Task brief >> Everything from the line containing "Localize each listed" through the line containing "stack of leopard print pieces [168,171,368,349]" in the listing below should be copied exactly, and nothing more.

____

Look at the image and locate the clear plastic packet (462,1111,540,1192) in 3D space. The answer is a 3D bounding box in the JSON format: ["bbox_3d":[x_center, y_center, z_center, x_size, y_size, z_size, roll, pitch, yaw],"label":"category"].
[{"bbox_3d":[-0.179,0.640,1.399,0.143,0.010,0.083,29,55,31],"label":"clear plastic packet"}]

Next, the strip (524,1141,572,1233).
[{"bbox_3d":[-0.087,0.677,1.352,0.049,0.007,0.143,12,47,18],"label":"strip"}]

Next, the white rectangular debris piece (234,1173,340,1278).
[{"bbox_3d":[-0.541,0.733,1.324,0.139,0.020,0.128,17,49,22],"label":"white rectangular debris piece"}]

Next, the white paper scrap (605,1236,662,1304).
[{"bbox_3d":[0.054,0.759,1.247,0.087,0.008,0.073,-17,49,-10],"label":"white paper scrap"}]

____

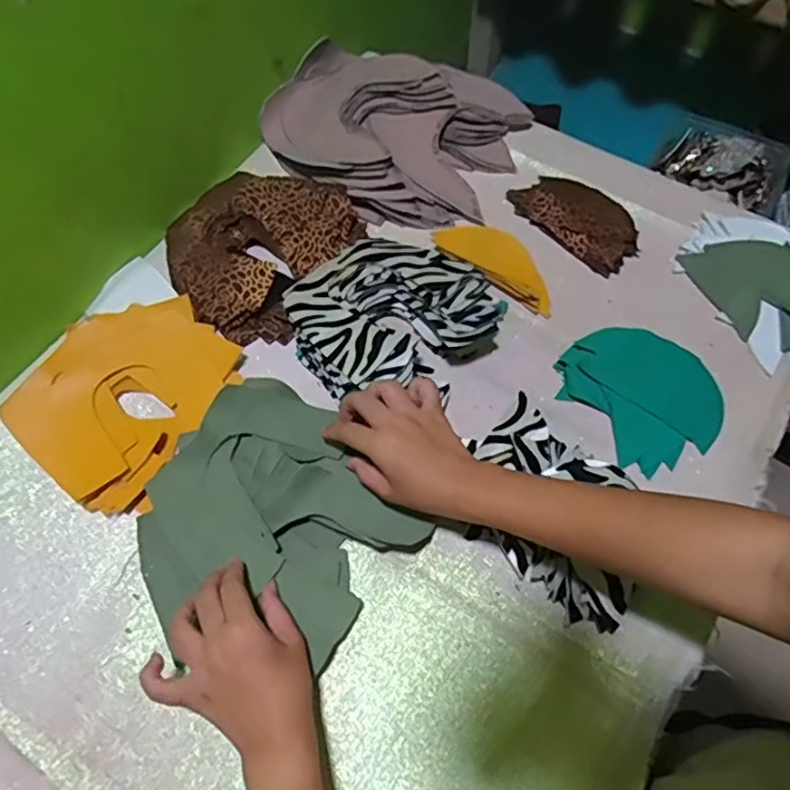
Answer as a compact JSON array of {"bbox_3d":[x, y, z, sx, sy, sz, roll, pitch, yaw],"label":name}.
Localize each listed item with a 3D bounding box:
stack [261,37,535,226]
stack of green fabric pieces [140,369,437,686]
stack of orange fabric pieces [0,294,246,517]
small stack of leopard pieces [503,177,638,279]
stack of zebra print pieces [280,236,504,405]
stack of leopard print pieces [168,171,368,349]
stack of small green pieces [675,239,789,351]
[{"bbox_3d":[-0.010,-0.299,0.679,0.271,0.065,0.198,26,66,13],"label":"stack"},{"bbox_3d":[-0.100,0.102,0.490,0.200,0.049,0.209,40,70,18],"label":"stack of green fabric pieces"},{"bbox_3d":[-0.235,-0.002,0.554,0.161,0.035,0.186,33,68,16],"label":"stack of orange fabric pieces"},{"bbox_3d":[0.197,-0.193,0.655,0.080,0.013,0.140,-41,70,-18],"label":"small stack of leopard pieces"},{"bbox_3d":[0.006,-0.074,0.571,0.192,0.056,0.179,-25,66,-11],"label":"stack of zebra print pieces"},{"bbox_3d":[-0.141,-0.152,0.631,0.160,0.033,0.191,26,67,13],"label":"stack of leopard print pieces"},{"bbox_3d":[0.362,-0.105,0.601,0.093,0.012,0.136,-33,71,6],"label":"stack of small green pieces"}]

____

Response to the exercise >>
Localize each listed item with a 3D bounding box:
stack [261,37,535,226]
stack of green fabric pieces [140,369,437,686]
stack of orange fabric pieces [0,294,246,517]
small stack of leopard pieces [503,177,638,279]
stack of zebra print pieces [280,236,504,405]
stack of leopard print pieces [168,171,368,349]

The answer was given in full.